Dubai: Financial soundness indicators of UAE banks are robust and improving as the economy picks up momentum, according to the UAE Central Bank.
The eligible liquid assets as a per cent of total liabilities rose to 19.6 per cent in 2021, well above the 10 per cent minimum requirement. Total liquid assets of banks were at Dh529.3 billion.
The UAE banking system remains well capitalised, with average capital adequacy ratio (CAR) at 17.2 per cent, the Tier 1 capital ratio at 16.1 per cent, and Common Equity Tier 1 ratio (CET 1) at 14.2 per cent. The Central Bank is in the process of withdrawing the liquidity support schemes and other forbearance measures in a phased manner while some schemes that support economic growth will continue.
The improving financial indicators of banks allowed the regulator to complete direct liquidity support to bank customers in two phases. In Phase 1, loan repayment deferrals supported by Dh50 billion interest-free liquidity came to a close on December 31, 2021. A significant share of direct liquidity support under the Targeted Economic Support Scheme (TESS) will end in June.
Measures to boost lending
Despite a strong increase in bank deposits and liquidity, lending remained weak last year. In this context, the UAE Central Bank has assured that it will continue to support credit growth vital to economic growth. Customer deposits with banks operating rose 5.9 per cent in 2021 to Dh1.99 trillion. Total loans and advances increased 0.8 per cent to Dh1.79 trillion.
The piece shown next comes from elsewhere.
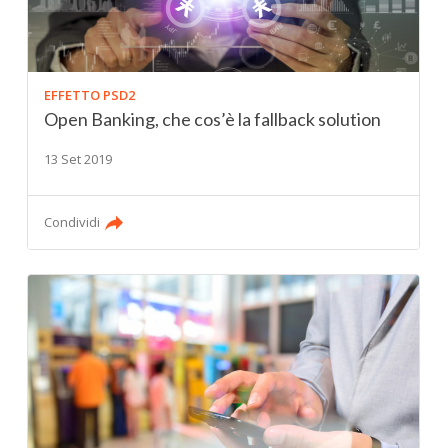
EFFETTO PSD2
Open Banking, che cos’è la fallback solution
13 Set 2019
Condividi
According to the latest credit sentiment survey by the regulator, credit appetite and demand for loans - especially demand for business loans of large firms - are on the rise. With the UAE GDP projected to grow 4.2 per cent in 2022, the regulator has indicated its keenness to support credit growth even with the continuation of some forbearance measures.
Although it is not clear what support measures from CBUAE will remain beyond June, a senior banker said the central bank is likely to retain relaxations in capital reservation buffers, easing of IFRS 9 (International Financial Reporting Standards) and continuation of relaxations in macro-prudential norms in terms of loan-to-value ratios in mortgages and some collateralised lending.
While the relaxations in IFRS 9 will continue until the end of 2024, it is widely anticipated that relief such as the reduction in risk-weighted assets on SME exposures to 85 per cent from 100 per cent and an increase in maximum loan-to-value requirements for first-time home buyers by 5 per cent will likely remain.
As part of the UAE Central Bank’s response to the pandemic, banks were allowed to temporarily tap into the capital conservation buffer (a capital buffer amounting to 2.5 per cent of a bank’s total exposures) up to a maximum of 60 per cent without supervisory consequences, effective March 15, 2020. The Domestic Systemically Important Banks’ (DSIB) buffer remains the same. However, DSIB may use 100 per cent of their D-SIB buffer without supervisory consequences.